Kita tida bisa menangkal lagi arus globalisasi yang telah melanda dunia termasuk di Negara Indonesia,dengan begitu mudahnya kita melihat banyak kejadian ditempat lain yang dikategorikan yang baik maupun yang buruk. Kita tidak dapat pungkiri anak –anak belajar kekerasan dari model yang dia lihat melalui bagai media.

Peristiwa Tinju yang terjadi di Papua  tanggal 14 Juli 2013 yang memperebutkan piala Bupati Cup yang menimbul banyak koban.Masih banyak peristiwa kekerasan yang lain yang saat ini disuguhkan pada media sosial. Peristiwa kekerasan ini bahkan memberikan ispirasi negatif pada anak untuk meniru dan menjadi mata rantai sulit terputuskan.

Kondisi Frustasi

Frustrasi terjadi bila seseorang terhalang oleh sesuatu hal dalam mencapai suatu tujuan, kebutuhan, keinginan, pengharapan atau tindakan tertentu.Perilaku agresif  merupakan salah satu konfensasi dari  frustrasi.  Remaja yang tergabung dalam geng motor yang sering melakukan tindakan onar diberbagaidaerah diIndonesia kemungkinan besar didorong oleh rasa frustasi yang dialaminya.

Bagaimana kita membantu remaja ,agar tidak melakukan tidakan –tindakan yang agresif secara fisik maupun non fisik. Disiinilah peran orang dewasa yang tidak membencinya namun mencarikan jalan keluar.

Untuk membantu penanganan terhadap remaja berperilaku agresif di atas harus dilaksanakan secara menyeluruh, artinya semua pihak harus terlibat, termasuk orang tua, guru dan lingkungan sekitarnya pemeritah melalui penerapan pendidikan karakter.

Daniel Goleman menyebutkan ternyata 80 persen keberhasilan dipengaruhi oleh kecerdasan emosi (karakter), dan hanya 20 persen ditentukan oleh otak (IQ). Sementara kecerdasan otak selalu didepan dan diasah, sedangkan karakteristik atau budi alamiah yang sejatinya tiang utama semakin kabur dan menghilangkan mutu pendidikan.

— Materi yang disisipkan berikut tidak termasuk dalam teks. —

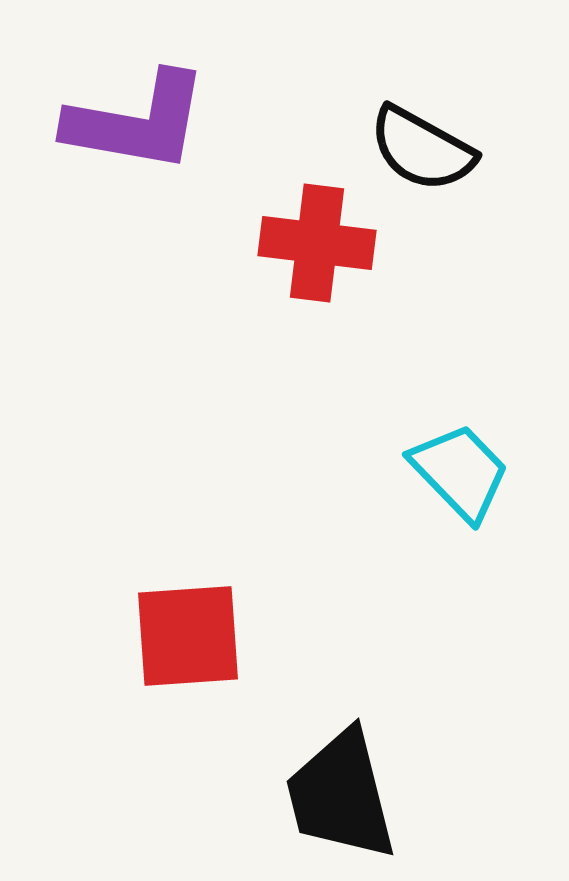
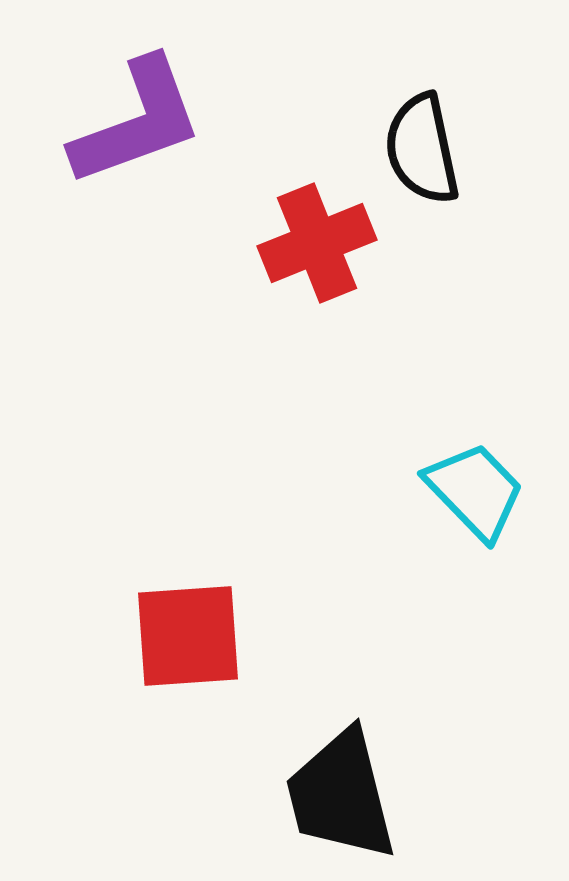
purple L-shape: rotated 30 degrees counterclockwise
black semicircle: rotated 49 degrees clockwise
red cross: rotated 29 degrees counterclockwise
cyan trapezoid: moved 15 px right, 19 px down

Dalam Undang-Undang Republik Indonesia nomor 20 tahun 2003 tentang Sistem Pendidikan Nasional (UU Sisdiknas) merumuskan fungsi dan tujuan pendidikan nasional yang harus digunakan dalam mengembangkan upaya pendidikan di Indonesia. Pasal 3 UU Sisdiknas menyebutkan, “Pendidikan nasional berfungsi mengembangkan dan membentuk watak serta peradaban bangsa yang bermartabat dalam rangka mencerdaskan kehidupan bangsa, bertujuan untuk berkembangnya potensi peserta didik agar menjadi manusia yang beriman dan bertakwa kepada Tuhan Yang Maha Esa, berakhlak mulia, sehat, berilmu, cakap, kreatif, mandiri, dan menjadi warga negara yang demokratis serta bertanggung jawab”.